■ **ACTIVITY**: The lines to output run from the first line of the entries below through the line containing "pdb.set_trace()"; copy them exactly and leave out pictures.

■ **DATA SECTION**:

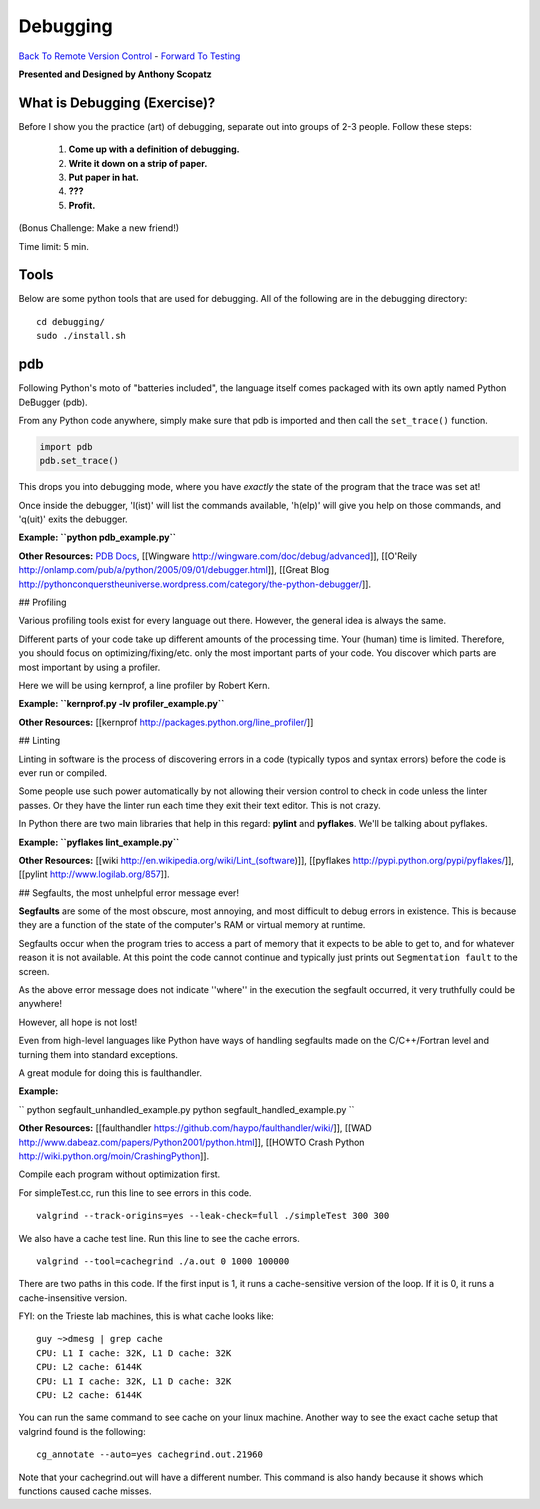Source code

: 
Debugging
____________________________________________


`Back To Remote Version Control  <http://github.com/thehackerwithin/UofCSCBC2012/tree/master/3b-VersionControlRemote/>`_ - 
`Forward To Testing <http://github.com/thehackerwithin/UofCSCBC2012/tree/master/5-Testing/>`_

**Presented and Designed by Anthony Scopatz** 

What is Debugging (Exercise)?
=============================
Before I show you the practice (art) of debugging, separate out into groups 
of 2-3 people.  Follow these steps:

    1. **Come up with a definition of debugging.**
    2. **Write it down on a strip of paper.**
    3. **Put paper in hat.**
    4. **???**
    5. **Profit.**

(Bonus Challenge: Make a new friend!)  

Time limit: 5 min.

Tools
=====
Below are some python tools that are used for debugging.  All of the following are in the 
debugging directory::

    cd debugging/
    sudo ./install.sh

pdb
===
Following Python's moto of "batteries included", the language itself comes packaged 
with its own aptly named Python DeBugger (pdb).

From any Python code anywhere, simply make sure that pdb is imported and then 
call the ``set_trace()`` function.

.. code-block:: python

    import pdb
    pdb.set_trace()

This drops you into debugging mode, where you have *exactly* the state of the 
program that the trace was set at!

Once inside the debugger, 'l(ist)' will list the commands available, 
'h(elp)' will give you help on those commands, and 'q(uit)' exits the debugger.

**Example: ``python pdb_example.py``**

**Other Resources:**  `PDB Docs`_, [[Wingware http://wingware.com/doc/debug/advanced]], [[O'Reily http://onlamp.com/pub/a/python/2005/09/01/debugger.html]], [[Great Blog http://pythonconquerstheuniverse.wordpress.com/category/the-python-debugger/]].

.. _PDB Docs: http://docs.python.org/library/pdb.html


## Profiling

Various profiling tools exist for every language out there.  However, the general idea is always the same.  

Different parts of your code take up different amounts of the processing time.  Your (human) time is limited.  Therefore, you should focus on optimizing/fixing/etc. only the most important parts of your code.  You discover which parts are most important by using a profiler.

Here we will be using kernprof, a line profiler by Robert Kern.

**Example: ``kernprof.py -lv profiler_example.py``**

**Other Resources:**  [[kernprof http://packages.python.org/line_profiler/]]



## Linting

Linting in software is the process of discovering errors in a code (typically typos and syntax errors) before the code is ever run or compiled. 

Some people use such power automatically by not allowing their version control to check in code unless the linter passes.  Or they have the linter run each time they exit their text editor.  This is not crazy.

In Python there are two main libraries that help in this regard: **pylint** and **pyflakes**.  We'll be talking about pyflakes.

**Example: ``pyflakes lint_example.py``**

**Other Resources:** [[wiki http://en.wikipedia.org/wiki/Lint_(software)]], [[pyflakes http://pypi.python.org/pypi/pyflakes/]], [[pylint http://www.logilab.org/857]].


## Segfaults, the most unhelpful error message ever!

**Segfaults** are some of the most obscure, most annoying, and most difficult to debug errors in existence.  This is because they are a function of the state of the computer's RAM or virtual memory at runtime.

Segfaults occur when the program tries to access a part of memory that it expects to be able to get to, and for whatever reason it is not available.  At this point the code cannot continue and typically just prints out ``Segmentation fault`` to the screen.

As the above error message does not indicate ''where'' in the execution the segfault occurred, it very truthfully could be anywhere!  

However, all hope is not lost!

Even from high-level languages like Python have ways of handling segfaults made on the C/C++/Fortran level and turning them into standard exceptions.

A great module for doing this is faulthandler.

**Example:** 

``
python segfault_unhandled_example.py
python segfault_handled_example.py
``

**Other Resources:**  [[faulthandler https://github.com/haypo/faulthandler/wiki/]], [[WAD http://www.dabeaz.com/papers/Python2001/python.html]], [[HOWTO Crash Python http://wiki.python.org/moin/CrashingPython]].



Compile each program without optimization first.

For simpleTest.cc, run this line to see errors in this code. 

::

  valgrind --track-origins=yes --leak-check=full ./simpleTest 300 300


We also have a cache test line. Run this line to see the cache errors.

::

  valgrind --tool=cachegrind ./a.out 0 1000 100000

There are two paths in this code. If the first input is 1, it runs a cache-sensitive version of the loop. 
If it is 0, it runs a cache-insensitive version.

FYI: on the Trieste lab machines, this is what cache looks like:

::

  guy ~>dmesg | grep cache
  CPU: L1 I cache: 32K, L1 D cache: 32K
  CPU: L2 cache: 6144K
  CPU: L1 I cache: 32K, L1 D cache: 32K
  CPU: L2 cache: 6144K

You can run the same command to see cache on your linux machine. Another way to see the exact cache setup that 
valgrind found is the following:

::

  cg_annotate --auto=yes cachegrind.out.21960

Note that your cachegrind.out will have a different number. This command is also handy because it shows which functions caused cache
misses.



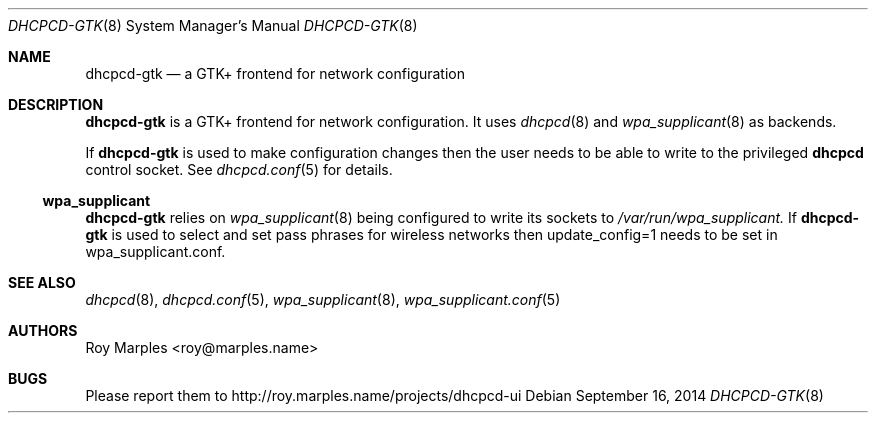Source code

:.\" Copyright (c) 2009-2014 Roy Marples
.\" All rights reserved
.\"
.\" Redistribution and use in source and binary forms, with or without
.\" modification, are permitted provided that the following conditions
.\" are met:
.\" 1. Redistributions of source code must retain the above copyright
.\"    notice, this list of conditions and the following disclaimer.
.\" 2. Redistributions in binary form must reproduce the above copyright
.\"    notice, this list of conditions and the following disclaimer in the
.\"    documentation and/or other materials provided with the distribution.
.\"
.\" THIS SOFTWARE IS PROVIDED BY THE AUTHOR AND CONTRIBUTORS ``AS IS'' AND
.\" ANY EXPRESS OR IMPLIED WARRANTIES, INCLUDING, BUT NOT LIMITED TO, THE
.\" IMPLIED WARRANTIES OF MERCHANTABILITY AND FITNESS FOR A PARTICULAR PURPOSE
.\" ARE DISCLAIMED.  IN NO EVENT SHALL THE AUTHOR OR CONTRIBUTORS BE LIABLE
.\" FOR ANY DIRECT, INDIRECT, INCIDENTAL, SPECIAL, EXEMPLARY, OR CONSEQUENTIAL
.\" DAMAGES (INCLUDING, BUT NOT LIMITED TO, PROCUREMENT OF SUBSTITUTE GOODS
.\" OR SERVICES; LOSS OF USE, DATA, OR PROFITS; OR BUSINESS INTERRUPTION)
.\" HOWEVER CAUSED AND ON ANY THEORY OF LIABILITY, WHETHER IN CONTRACT, STRICT
.\" LIABILITY, OR TORT (INCLUDING NEGLIGENCE OR OTHERWISE) ARISING IN ANY WAY
.\" OUT OF THE USE OF THIS SOFTWARE, EVEN IF ADVISED OF THE POSSIBILITY OF
.\" SUCH DAMAGE.
.\"
.Dd September 16, 2014
.Dt DHCPCD-GTK 8
.Os
.Sh NAME
.Nm dhcpcd-gtk
.Nd a GTK+ frontend for network configuration
.Sh DESCRIPTION
.Nm
is a GTK+ frontend for network configuration.
It uses
.Xr dhcpcd 8
and
.Xr wpa_supplicant 8
as backends.
.Pp
If
.Nm
is used to make configuration changes then the user needs to be able
to write to the privileged
.Nm dhcpcd
control socket.
See
.Xr dhcpcd.conf 5
for details.
.Ss wpa_supplicant
.Nm
relies on
.Xr wpa_supplicant 8
being configured to write its sockets to
.Pa /var/run/wpa_supplicant.
If 
.Nm
is used to select and set pass phrases for wireless networks then
update_config=1
needs to be set in wpa_supplicant.conf.
.Sh SEE ALSO
.Xr dhcpcd 8 ,
.Xr dhcpcd.conf 5 ,
.Xr wpa_supplicant 8 ,
.Xr wpa_supplicant.conf 5
.Sh AUTHORS
.An Roy Marples Aq roy@marples.name
.Sh BUGS
Please report them to http://roy.marples.name/projects/dhcpcd-ui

■ **SOLVED EXERCISE**:
Source code

: 
Debugging
____________________________________________


`Back To Remote Version Control  <http://github.com/thehackerwithin/UofCSCBC2012/tree/master/3b-VersionControlRemote/>`_ - 
`Forward To Testing <http://github.com/thehackerwithin/UofCSCBC2012/tree/master/5-Testing/>`_

**Presented and Designed by Anthony Scopatz** 

What is Debugging (Exercise)?
=============================
Before I show you the practice (art) of debugging, separate out into groups 
of 2-3 people.  Follow these steps:

    1. **Come up with a definition of debugging.**
    2. **Write it down on a strip of paper.**
    3. **Put paper in hat.**
    4. **???**
    5. **Profit.**

(Bonus Challenge: Make a new friend!)  

Time limit: 5 min.

Tools
=====
Below are some python tools that are used for debugging.  All of the following are in the 
debugging directory::

    cd debugging/
    sudo ./install.sh

pdb
===
Following Python's moto of "batteries included", the language itself comes packaged 
with its own aptly named Python DeBugger (pdb).

From any Python code anywhere, simply make sure that pdb is imported and then 
call the ``set_trace()`` function.

.. code-block:: python

    import pdb
    pdb.set_trace()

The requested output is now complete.